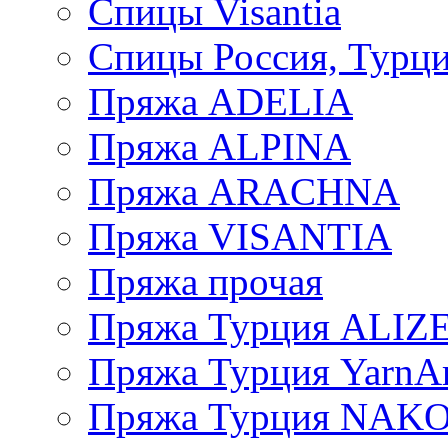
Спицы Visantia
Спицы Россия, Турци
Пряжа ADELIA
Пряжа ALPINA
Пряжа ARACHNA
Пряжа VISANTIA
Пряжа прочая
Пряжа Турция ALIZ
Пряжа Турция YarnAr
Пряжа Турция NAK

ASSIGNMENT: All of the records above should be reproduced exactly, with the pictures left out.

ANSWER AREA:
Спицы Visantia
Спицы Россия, Турци
Пряжа ADELIA
Пряжа ALPINA
Пряжа ARACHNA
Пряжа VISANTIA
Пряжа прочая
Пряжа Турция ALIZ
Пряжа Турция YarnAr
Пряжа Турция NAK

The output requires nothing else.